Which subsets and when orbits of non-uniformly hyperbolic systems prefer to visit: operator renewal theory approach
Leonid A. Bunimovich, Yaofeng Su
TL;DR
This work develops an operator renewal framework to study finite-time transport in slowly mixing non-uniformly hyperbolic systems, focusing on how orbits visit subsets of the phase space and when. By constructing open-operator renewal equations and extending Keller–Liverani perturbation theory to this setting, the authors derive a detailed polynomial-decay expansion for the first-hitting/escape probabilities, revealing a leading term shared across small holes and a hole-dependent secondary term. The approach yields not only asymptotics but also finite-time visitation predictions, with explicit formulas connecting visit likelihood to hole position via constants c_H and the tail behavior of return times.

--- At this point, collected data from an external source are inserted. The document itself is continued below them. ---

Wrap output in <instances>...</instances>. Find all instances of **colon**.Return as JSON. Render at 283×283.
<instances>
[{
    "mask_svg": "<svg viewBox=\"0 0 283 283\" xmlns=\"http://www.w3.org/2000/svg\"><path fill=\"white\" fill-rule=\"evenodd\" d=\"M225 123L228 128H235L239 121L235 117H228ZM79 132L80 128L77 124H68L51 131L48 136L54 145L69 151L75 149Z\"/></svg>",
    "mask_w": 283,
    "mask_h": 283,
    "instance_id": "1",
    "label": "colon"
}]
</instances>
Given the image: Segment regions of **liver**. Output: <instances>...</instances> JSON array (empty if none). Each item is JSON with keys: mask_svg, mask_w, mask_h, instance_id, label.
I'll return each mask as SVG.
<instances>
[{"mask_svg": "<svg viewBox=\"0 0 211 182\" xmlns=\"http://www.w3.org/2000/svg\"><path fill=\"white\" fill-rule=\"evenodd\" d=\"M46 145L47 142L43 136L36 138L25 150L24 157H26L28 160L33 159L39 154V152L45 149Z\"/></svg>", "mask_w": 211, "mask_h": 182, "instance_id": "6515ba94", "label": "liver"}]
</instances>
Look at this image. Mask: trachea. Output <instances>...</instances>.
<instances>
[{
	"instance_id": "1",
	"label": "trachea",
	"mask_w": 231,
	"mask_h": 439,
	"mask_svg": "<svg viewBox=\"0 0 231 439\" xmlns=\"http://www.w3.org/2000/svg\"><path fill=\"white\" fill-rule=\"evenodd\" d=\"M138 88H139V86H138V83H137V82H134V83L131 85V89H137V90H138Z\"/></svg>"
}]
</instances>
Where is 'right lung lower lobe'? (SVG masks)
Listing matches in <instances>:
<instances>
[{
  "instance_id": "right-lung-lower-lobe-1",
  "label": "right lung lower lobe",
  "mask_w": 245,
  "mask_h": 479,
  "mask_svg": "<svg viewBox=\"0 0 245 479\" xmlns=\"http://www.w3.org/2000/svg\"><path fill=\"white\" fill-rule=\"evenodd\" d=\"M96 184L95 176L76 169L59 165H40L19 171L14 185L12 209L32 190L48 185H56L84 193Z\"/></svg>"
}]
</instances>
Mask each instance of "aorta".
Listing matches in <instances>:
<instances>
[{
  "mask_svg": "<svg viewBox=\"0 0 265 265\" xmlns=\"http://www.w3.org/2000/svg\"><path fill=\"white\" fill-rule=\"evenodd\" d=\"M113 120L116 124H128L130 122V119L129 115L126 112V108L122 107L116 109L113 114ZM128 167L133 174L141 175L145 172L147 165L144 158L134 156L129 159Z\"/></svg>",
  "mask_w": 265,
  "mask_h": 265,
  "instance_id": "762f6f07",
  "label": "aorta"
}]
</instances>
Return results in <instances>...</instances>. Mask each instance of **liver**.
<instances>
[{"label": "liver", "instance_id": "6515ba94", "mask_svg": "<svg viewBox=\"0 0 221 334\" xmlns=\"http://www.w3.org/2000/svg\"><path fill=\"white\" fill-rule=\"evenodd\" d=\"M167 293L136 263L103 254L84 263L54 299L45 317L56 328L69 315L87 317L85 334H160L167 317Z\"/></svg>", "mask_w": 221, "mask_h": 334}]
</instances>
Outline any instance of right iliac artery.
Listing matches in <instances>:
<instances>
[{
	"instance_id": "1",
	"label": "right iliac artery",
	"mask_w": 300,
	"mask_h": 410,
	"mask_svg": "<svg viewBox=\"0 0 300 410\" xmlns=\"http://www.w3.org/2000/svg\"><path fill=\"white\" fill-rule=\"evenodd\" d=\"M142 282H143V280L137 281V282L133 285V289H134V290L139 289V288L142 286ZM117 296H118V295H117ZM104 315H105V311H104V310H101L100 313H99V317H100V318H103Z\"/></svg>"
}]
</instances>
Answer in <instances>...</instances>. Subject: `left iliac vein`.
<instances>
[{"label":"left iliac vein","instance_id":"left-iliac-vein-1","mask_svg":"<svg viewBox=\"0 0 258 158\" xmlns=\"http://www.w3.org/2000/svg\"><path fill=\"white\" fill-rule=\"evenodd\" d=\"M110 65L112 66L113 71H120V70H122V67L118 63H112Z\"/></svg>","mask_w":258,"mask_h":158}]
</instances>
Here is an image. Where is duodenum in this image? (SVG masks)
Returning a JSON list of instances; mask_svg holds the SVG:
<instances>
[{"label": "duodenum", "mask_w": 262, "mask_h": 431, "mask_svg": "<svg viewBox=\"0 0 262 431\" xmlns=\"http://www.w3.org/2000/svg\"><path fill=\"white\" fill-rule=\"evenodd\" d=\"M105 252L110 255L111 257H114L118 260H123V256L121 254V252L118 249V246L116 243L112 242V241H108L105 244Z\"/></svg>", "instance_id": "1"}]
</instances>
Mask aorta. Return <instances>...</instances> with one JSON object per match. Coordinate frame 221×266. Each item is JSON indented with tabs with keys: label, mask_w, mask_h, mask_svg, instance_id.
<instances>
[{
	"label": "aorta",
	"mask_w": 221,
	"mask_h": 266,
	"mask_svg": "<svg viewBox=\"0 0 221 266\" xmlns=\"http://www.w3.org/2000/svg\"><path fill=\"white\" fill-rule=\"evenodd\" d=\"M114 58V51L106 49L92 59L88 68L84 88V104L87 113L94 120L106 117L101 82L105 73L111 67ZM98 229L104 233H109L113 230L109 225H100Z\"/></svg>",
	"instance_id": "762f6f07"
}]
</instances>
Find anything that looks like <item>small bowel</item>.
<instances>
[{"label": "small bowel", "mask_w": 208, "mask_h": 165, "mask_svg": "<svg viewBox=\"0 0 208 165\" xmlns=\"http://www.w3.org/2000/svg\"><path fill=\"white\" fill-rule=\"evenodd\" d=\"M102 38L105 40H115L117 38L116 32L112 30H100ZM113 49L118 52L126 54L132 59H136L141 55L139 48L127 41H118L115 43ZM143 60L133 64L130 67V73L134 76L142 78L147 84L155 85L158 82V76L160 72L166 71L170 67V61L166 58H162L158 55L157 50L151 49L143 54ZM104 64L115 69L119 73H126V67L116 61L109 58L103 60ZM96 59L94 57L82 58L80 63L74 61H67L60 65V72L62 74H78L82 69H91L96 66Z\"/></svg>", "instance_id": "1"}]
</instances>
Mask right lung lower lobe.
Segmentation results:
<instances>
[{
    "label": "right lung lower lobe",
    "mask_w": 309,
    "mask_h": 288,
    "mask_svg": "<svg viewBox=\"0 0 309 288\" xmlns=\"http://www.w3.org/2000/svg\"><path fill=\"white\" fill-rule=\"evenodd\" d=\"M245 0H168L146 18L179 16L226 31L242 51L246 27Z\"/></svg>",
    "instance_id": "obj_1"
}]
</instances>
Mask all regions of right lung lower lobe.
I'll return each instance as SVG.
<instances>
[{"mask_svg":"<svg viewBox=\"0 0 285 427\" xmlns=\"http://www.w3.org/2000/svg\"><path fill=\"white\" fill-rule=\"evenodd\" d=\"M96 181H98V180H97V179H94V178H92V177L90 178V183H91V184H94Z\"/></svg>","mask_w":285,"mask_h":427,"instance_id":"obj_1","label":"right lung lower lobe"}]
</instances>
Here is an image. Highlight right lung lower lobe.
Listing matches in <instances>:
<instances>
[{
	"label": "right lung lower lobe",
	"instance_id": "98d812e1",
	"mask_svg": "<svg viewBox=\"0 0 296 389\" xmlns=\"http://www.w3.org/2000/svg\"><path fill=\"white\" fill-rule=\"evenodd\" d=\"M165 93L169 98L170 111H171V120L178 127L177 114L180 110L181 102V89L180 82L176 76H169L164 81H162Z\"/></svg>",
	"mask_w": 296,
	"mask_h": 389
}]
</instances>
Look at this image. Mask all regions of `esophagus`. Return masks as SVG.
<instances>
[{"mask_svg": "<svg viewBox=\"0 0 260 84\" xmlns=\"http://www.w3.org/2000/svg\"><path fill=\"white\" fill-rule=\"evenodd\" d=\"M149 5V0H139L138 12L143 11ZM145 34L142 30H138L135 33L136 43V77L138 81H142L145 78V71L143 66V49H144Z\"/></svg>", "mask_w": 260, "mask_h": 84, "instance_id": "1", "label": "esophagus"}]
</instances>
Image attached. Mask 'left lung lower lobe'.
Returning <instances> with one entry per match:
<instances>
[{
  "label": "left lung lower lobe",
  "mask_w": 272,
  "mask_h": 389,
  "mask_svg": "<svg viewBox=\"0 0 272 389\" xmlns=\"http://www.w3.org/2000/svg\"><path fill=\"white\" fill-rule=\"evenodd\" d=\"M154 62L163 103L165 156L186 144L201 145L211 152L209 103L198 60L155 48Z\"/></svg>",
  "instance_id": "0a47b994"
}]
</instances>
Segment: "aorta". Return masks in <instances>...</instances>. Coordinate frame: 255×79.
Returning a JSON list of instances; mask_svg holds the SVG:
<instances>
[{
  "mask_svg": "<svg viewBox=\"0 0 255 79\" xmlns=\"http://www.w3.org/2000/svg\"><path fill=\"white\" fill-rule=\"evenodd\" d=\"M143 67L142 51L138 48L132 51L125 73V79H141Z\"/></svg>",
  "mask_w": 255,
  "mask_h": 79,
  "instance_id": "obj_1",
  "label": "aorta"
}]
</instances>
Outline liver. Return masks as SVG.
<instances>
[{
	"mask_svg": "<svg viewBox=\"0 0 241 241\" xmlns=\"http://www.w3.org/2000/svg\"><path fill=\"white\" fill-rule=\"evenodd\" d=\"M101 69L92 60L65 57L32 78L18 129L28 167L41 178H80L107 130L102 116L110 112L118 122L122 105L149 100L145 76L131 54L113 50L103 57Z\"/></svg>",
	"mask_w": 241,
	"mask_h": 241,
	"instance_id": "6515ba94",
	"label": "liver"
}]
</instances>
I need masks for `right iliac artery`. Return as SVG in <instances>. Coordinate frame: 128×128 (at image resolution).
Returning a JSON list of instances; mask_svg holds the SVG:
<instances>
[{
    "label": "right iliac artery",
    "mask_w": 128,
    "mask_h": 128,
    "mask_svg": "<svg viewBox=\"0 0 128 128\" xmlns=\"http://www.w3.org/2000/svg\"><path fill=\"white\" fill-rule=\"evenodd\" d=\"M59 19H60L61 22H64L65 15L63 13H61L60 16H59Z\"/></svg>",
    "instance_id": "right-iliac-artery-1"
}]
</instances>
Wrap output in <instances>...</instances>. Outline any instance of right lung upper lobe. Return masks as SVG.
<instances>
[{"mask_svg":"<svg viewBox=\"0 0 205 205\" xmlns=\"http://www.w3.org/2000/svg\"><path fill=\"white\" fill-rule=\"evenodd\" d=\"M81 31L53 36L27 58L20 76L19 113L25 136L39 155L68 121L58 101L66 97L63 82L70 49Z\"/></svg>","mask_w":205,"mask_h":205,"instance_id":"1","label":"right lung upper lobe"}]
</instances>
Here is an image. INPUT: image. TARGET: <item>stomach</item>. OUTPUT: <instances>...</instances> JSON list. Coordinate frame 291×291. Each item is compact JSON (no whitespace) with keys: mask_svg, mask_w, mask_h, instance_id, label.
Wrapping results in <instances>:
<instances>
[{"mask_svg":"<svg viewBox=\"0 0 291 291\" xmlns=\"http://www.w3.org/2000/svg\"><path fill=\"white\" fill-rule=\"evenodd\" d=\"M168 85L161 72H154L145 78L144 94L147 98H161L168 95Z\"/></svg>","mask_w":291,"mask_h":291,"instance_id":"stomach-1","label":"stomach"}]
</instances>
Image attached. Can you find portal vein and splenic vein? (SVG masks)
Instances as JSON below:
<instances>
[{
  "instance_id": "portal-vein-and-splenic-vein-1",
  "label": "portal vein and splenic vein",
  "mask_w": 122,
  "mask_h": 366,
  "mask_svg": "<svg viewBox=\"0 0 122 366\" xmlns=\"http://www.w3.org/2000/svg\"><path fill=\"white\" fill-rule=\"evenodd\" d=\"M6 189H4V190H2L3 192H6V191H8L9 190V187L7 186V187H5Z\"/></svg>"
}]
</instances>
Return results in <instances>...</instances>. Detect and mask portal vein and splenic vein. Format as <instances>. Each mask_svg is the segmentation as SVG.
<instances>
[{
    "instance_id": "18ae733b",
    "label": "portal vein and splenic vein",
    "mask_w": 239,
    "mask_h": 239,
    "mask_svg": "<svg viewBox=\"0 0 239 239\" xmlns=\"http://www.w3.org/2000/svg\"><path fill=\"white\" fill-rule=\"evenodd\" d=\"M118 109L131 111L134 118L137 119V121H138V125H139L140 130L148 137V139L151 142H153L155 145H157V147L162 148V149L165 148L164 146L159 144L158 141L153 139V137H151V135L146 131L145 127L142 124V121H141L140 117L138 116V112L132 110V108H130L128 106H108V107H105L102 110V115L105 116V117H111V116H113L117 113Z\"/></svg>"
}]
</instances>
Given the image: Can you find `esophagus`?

Applications to one-dimensional models, including Liverani–Saussol–Vaienti, Farey, and intermittent maps, illustrate how the method can quantify finite-time transport and visitation preferences in slowly mixing dynamics. The results advance finite-time dynamical predictions and provide a robust spectral-analytic toolkit for open systems in slow-matching regimes, with potential extensions to higher-dimensional and semi-flow settings.
Abstract
The paper addresses for the first time some basic questions in the theory of finite time dynamics and finite time predictions for slowly mixing non-uniformly hyperbolic dynamical systems. It is concerned with transport in phase spaces of such systems, and analyzes which subsets and when the orbits prefer to visit. An asymptotic expansion of the decay of polynomial escape rates is obtained, which also allows for finding asymptotics of the first hitting probabilities. Our approach is based on the construction of new operator renewal equations for open dynamical systems and on their spectral analysis. In order to do this, we generalize the Keller-Liverani perturbation technique. Applications to a large class of one-dimensional non-uniformly expanding systems are considered.